» TASK DATA
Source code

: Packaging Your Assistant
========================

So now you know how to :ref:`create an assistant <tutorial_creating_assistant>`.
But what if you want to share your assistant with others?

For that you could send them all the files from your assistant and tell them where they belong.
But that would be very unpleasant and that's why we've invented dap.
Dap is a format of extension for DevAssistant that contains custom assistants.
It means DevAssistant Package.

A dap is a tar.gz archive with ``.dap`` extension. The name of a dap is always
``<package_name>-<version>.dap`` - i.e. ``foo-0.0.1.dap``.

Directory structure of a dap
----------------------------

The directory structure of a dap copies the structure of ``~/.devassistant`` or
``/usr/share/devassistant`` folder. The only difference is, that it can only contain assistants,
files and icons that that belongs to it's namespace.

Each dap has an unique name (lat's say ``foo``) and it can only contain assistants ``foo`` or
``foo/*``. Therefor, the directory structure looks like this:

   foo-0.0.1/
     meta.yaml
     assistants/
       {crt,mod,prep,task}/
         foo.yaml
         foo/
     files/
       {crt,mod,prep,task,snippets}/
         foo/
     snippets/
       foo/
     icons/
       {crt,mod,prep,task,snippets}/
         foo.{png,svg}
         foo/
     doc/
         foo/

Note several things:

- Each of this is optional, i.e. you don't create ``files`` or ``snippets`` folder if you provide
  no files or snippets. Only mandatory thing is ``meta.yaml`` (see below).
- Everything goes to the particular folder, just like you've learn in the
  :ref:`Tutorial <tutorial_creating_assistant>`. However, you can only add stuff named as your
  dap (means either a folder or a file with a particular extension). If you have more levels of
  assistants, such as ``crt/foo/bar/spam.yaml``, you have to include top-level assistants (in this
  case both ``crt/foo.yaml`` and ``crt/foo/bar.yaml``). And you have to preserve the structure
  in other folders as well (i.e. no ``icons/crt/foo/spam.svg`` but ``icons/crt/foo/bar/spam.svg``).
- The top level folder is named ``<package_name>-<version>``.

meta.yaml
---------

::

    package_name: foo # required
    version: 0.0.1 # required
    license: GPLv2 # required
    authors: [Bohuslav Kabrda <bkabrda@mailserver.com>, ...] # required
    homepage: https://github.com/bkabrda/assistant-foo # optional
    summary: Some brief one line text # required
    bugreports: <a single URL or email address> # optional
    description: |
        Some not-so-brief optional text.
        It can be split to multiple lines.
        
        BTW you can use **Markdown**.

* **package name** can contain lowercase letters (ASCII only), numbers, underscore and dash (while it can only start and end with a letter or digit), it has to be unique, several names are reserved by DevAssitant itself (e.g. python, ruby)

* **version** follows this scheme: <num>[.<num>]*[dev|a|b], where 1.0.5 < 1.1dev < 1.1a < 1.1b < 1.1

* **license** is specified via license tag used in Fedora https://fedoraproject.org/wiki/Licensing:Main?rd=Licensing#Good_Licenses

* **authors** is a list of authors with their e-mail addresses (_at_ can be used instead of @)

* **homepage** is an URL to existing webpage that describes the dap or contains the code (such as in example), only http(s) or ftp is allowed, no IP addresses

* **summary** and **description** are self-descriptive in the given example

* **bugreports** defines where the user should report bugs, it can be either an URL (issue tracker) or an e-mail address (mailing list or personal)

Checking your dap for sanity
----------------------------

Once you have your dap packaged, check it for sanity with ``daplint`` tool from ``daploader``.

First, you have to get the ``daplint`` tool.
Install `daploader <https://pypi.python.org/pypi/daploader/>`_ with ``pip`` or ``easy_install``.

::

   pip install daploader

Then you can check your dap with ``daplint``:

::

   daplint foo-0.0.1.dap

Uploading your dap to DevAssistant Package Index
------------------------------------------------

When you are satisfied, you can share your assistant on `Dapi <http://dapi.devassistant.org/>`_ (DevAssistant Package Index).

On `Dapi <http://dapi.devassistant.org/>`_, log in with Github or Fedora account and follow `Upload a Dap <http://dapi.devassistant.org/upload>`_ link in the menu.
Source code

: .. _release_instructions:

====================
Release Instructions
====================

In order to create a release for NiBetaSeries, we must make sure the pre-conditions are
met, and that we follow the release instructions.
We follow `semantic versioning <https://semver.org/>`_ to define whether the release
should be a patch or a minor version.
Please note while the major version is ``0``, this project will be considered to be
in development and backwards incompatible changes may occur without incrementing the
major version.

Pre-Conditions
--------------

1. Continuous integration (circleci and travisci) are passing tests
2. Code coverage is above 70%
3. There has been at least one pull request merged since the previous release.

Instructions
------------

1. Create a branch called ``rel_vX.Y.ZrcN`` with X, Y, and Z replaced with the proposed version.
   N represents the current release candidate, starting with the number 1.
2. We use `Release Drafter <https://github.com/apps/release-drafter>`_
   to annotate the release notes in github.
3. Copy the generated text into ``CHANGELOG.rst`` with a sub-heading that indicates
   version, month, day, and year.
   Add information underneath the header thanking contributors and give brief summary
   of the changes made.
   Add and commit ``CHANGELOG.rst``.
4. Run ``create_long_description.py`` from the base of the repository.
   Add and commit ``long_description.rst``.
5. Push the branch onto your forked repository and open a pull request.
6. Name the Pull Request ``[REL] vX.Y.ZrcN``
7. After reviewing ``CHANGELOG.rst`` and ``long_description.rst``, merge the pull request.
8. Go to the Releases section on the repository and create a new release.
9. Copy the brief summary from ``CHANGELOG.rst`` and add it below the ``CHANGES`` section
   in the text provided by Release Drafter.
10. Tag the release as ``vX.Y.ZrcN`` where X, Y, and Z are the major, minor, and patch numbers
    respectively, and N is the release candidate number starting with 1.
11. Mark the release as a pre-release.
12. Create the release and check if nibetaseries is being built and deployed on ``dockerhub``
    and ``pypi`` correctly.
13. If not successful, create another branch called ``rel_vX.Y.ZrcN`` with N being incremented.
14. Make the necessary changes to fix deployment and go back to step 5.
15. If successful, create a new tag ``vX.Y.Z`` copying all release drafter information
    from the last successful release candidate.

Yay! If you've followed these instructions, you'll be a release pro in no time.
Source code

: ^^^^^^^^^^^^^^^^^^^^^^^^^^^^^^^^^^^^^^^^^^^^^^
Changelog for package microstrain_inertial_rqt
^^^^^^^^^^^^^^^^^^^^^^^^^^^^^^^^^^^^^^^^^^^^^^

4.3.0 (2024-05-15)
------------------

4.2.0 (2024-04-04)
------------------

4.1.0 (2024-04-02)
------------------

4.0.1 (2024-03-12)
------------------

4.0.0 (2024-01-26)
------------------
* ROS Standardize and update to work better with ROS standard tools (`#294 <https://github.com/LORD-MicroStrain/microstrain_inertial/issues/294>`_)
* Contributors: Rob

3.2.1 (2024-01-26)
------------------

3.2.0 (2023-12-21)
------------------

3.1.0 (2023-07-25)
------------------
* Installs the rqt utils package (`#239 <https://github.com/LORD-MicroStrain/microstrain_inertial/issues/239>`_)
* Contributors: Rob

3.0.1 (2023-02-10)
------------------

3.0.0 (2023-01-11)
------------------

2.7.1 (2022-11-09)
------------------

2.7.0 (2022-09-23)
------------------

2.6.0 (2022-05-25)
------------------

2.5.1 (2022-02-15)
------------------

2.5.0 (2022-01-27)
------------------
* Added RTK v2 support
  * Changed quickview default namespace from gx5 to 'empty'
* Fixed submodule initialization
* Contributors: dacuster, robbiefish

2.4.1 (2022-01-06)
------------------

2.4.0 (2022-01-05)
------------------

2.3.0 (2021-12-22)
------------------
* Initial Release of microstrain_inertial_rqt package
---
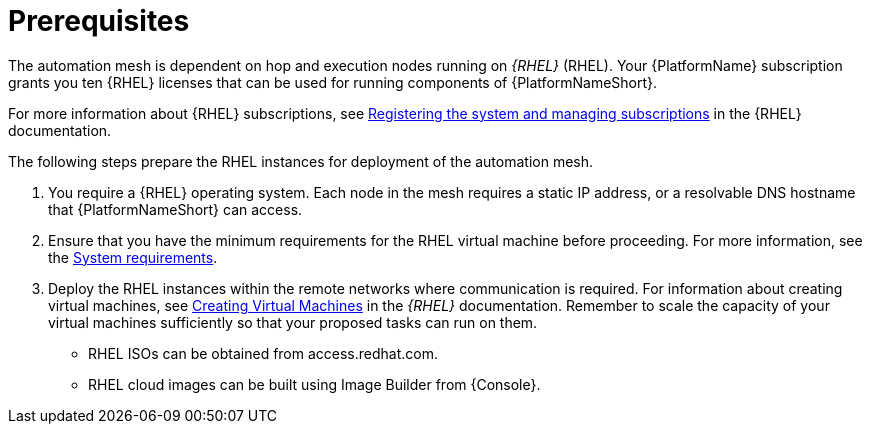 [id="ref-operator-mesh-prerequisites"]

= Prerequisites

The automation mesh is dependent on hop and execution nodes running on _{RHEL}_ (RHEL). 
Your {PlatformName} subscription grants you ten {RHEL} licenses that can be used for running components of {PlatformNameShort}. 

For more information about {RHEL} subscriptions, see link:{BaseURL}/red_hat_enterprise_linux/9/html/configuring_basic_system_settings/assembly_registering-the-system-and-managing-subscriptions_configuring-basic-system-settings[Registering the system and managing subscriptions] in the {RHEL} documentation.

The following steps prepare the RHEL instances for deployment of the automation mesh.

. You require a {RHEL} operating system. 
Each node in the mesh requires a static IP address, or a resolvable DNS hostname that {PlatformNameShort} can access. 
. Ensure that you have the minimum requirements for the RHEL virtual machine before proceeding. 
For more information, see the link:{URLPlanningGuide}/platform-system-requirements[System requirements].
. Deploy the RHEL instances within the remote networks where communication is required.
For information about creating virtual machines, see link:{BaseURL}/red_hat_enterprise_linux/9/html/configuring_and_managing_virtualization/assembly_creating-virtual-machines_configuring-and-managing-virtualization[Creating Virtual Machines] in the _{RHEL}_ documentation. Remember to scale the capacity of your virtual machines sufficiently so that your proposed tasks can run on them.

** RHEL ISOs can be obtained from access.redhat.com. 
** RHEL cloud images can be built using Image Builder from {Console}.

» EXERCISE DIRECTIONS
Look above for the line containing "7. After reviewing" and the line containing "Installs the rqt". Transcribe both, with the lines between them, exactly.

» TASK OUTPUT
7. After reviewing ``CHANGELOG.rst`` and ``long_description.rst``, merge the pull request.
8. Go to the Releases section on the repository and create a new release.
9. Copy the brief summary from ``CHANGELOG.rst`` and add it below the ``CHANGES`` section
   in the text provided by Release Drafter.
10. Tag the release as ``vX.Y.ZrcN`` where X, Y, and Z are the major, minor, and patch numbers
    respectively, and N is the release candidate number starting with 1.
11. Mark the release as a pre-release.
12. Create the release and check if nibetaseries is being built and deployed on ``dockerhub``
    and ``pypi`` correctly.
13. If not successful, create another branch called ``rel_vX.Y.ZrcN`` with N being incremented.
14. Make the necessary changes to fix deployment and go back to step 5.
15. If successful, create a new tag ``vX.Y.Z`` copying all release drafter information
    from the last successful release candidate.

Yay! If you've followed these instructions, you'll be a release pro in no time.
Source code

: ^^^^^^^^^^^^^^^^^^^^^^^^^^^^^^^^^^^^^^^^^^^^^^
Changelog for package microstrain_inertial_rqt
^^^^^^^^^^^^^^^^^^^^^^^^^^^^^^^^^^^^^^^^^^^^^^

4.3.0 (2024-05-15)
------------------

4.2.0 (2024-04-04)
------------------

4.1.0 (2024-04-02)
------------------

4.0.1 (2024-03-12)
------------------

4.0.0 (2024-01-26)
------------------
* ROS Standardize and update to work better with ROS standard tools (`#294 <https://github.com/LORD-MicroStrain/microstrain_inertial/issues/294>`_)
* Contributors: Rob

3.2.1 (2024-01-26)
------------------

3.2.0 (2023-12-21)
------------------

3.1.0 (2023-07-25)
------------------
* Installs the rqt utils package (`#239 <https://github.com/LORD-MicroStrain/microstrain_inertial/issues/239>`_)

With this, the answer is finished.